Dataset content:
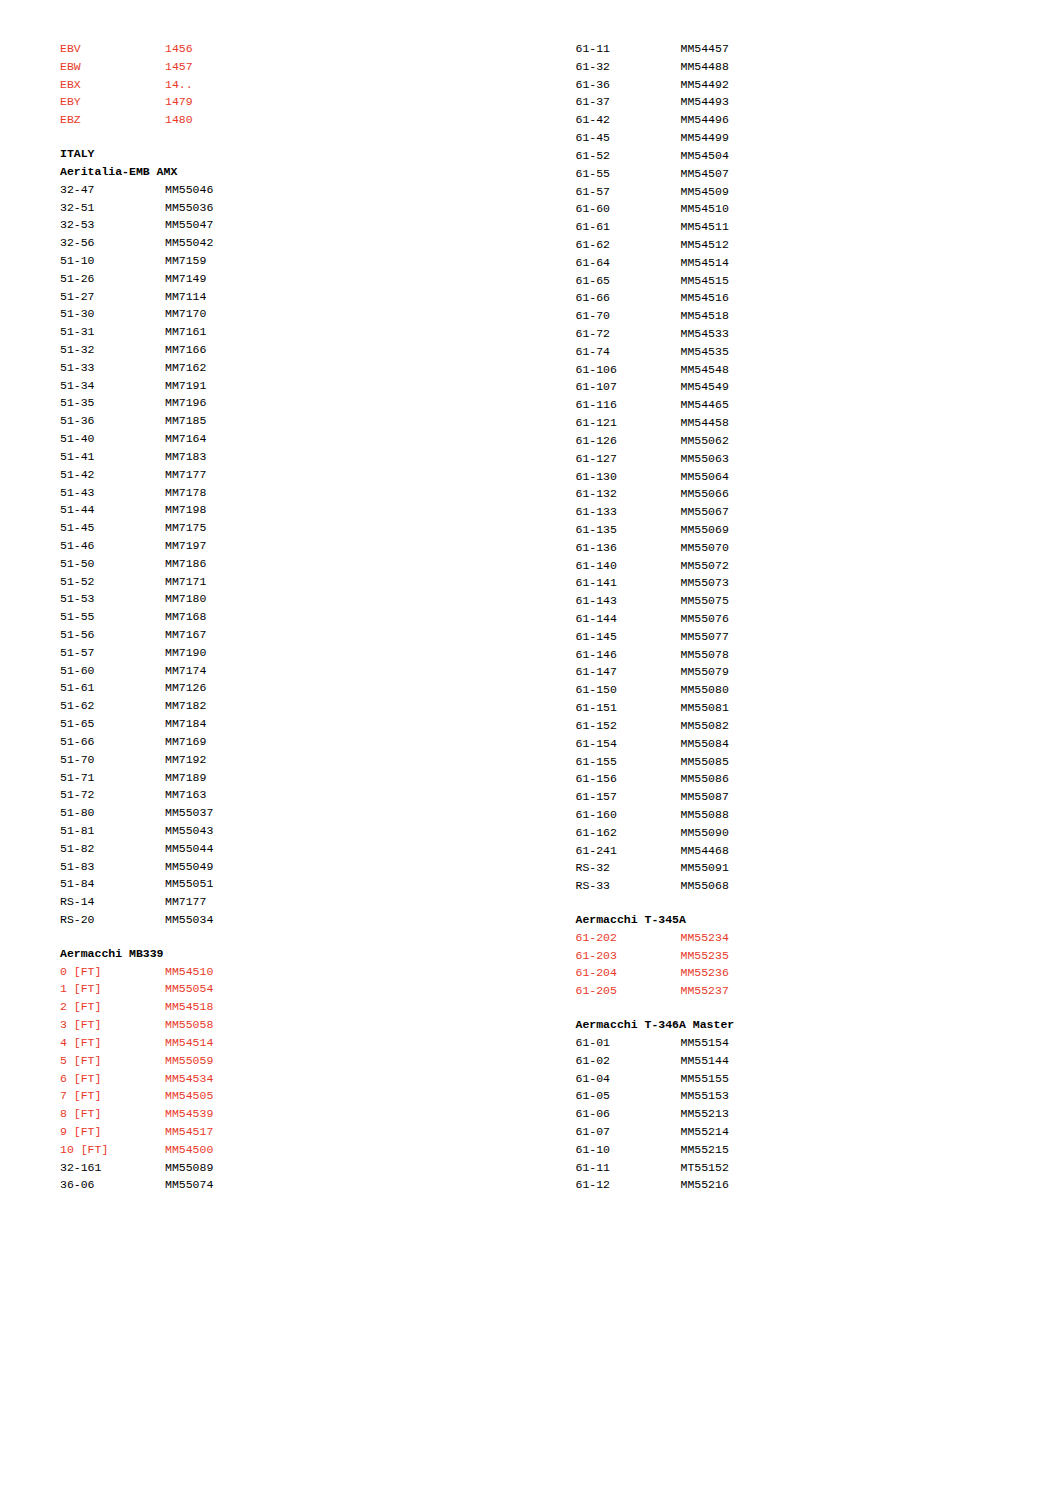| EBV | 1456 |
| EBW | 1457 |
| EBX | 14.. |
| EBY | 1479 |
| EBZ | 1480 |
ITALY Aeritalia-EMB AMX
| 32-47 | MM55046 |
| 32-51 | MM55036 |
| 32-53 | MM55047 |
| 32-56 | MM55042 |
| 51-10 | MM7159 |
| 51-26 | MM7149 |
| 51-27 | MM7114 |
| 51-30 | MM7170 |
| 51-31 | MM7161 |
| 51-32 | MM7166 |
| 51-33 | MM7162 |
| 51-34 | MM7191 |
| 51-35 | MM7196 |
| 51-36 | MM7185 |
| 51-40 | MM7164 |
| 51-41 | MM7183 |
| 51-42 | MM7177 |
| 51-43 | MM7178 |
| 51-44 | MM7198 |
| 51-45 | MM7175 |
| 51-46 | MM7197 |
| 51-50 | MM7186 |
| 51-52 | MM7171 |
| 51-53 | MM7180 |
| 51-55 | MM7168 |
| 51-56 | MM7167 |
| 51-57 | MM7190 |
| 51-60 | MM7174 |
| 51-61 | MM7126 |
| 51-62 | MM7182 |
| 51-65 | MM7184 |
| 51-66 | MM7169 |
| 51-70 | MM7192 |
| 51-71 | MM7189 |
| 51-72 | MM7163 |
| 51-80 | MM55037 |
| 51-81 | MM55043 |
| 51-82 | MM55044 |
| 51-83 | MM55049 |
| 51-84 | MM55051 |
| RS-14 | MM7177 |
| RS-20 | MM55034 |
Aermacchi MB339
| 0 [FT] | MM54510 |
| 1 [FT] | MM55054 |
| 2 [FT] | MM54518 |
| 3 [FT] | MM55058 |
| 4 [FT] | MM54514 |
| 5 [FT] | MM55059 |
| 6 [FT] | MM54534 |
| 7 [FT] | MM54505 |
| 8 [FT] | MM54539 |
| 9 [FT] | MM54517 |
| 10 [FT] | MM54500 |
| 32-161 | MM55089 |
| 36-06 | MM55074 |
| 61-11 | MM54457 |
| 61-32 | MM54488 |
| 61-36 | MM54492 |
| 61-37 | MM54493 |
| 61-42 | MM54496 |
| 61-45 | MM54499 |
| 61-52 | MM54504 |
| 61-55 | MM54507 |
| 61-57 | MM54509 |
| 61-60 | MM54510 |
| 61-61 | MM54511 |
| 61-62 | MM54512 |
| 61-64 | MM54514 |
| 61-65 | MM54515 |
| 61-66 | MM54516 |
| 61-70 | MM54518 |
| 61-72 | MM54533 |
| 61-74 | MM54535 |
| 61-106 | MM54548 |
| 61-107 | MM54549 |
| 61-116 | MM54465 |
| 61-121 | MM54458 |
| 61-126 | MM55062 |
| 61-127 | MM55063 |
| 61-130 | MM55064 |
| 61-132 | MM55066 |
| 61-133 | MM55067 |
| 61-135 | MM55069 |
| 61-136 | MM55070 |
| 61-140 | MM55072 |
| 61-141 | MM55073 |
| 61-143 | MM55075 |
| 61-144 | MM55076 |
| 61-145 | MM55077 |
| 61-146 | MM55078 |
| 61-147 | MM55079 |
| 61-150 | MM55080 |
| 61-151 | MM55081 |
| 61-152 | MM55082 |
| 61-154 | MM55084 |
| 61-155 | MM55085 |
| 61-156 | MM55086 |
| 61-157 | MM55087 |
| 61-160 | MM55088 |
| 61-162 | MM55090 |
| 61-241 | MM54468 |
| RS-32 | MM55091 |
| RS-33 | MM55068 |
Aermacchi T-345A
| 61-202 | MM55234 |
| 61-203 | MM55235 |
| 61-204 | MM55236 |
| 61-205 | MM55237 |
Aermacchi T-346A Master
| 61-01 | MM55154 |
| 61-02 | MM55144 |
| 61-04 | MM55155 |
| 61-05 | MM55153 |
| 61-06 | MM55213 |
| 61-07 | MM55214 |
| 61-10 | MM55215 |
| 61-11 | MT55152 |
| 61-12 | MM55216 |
...
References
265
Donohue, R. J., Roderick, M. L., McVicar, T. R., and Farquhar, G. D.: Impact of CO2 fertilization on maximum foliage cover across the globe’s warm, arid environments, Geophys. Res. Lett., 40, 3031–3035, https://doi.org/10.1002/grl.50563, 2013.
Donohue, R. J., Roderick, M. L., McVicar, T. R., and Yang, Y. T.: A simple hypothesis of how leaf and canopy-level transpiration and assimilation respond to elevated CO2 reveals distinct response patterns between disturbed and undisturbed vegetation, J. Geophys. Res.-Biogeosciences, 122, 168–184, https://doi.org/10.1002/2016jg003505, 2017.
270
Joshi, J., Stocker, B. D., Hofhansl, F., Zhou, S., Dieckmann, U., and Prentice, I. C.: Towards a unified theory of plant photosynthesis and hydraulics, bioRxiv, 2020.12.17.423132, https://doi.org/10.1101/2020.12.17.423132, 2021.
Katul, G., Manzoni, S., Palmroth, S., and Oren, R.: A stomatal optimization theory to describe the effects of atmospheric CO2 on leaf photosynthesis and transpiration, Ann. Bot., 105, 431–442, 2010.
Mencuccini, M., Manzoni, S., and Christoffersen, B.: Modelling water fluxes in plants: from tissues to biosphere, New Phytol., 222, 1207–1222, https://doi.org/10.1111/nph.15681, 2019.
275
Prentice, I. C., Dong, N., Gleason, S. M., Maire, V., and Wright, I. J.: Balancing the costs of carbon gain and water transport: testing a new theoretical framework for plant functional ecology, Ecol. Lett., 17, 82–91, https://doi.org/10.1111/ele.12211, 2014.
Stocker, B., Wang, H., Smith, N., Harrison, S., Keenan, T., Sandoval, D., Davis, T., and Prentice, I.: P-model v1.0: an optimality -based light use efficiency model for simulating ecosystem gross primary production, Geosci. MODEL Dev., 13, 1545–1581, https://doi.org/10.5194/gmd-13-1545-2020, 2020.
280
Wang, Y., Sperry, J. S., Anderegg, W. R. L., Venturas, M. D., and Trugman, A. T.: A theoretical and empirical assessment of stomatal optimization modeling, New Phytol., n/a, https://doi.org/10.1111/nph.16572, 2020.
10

Exercise instructions: Retype the records above, but only those lines that fall between the line containing "61-132 | MM55066 |" and the line containing "RS-33 | MM55068 |", with both of those lines included, exactly as written.

Problem solution:
| 61-132 | MM55066 |
| 61-133 | MM55067 |
| 61-135 | MM55069 |
| 61-136 | MM55070 |
| 61-140 | MM55072 |
| 61-141 | MM55073 |
| 61-143 | MM55075 |
| 61-144 | MM55076 |
| 61-145 | MM55077 |
| 61-146 | MM55078 |
| 61-147 | MM55079 |
| 61-150 | MM55080 |
| 61-151 | MM55081 |
| 61-152 | MM55082 |
| 61-154 | MM55084 |
| 61-155 | MM55085 |
| 61-156 | MM55086 |
| 61-157 | MM55087 |
| 61-160 | MM55088 |
| 61-162 | MM55090 |
| 61-241 | MM54468 |
| RS-32 | MM55091 |
| RS-33 | MM55068 |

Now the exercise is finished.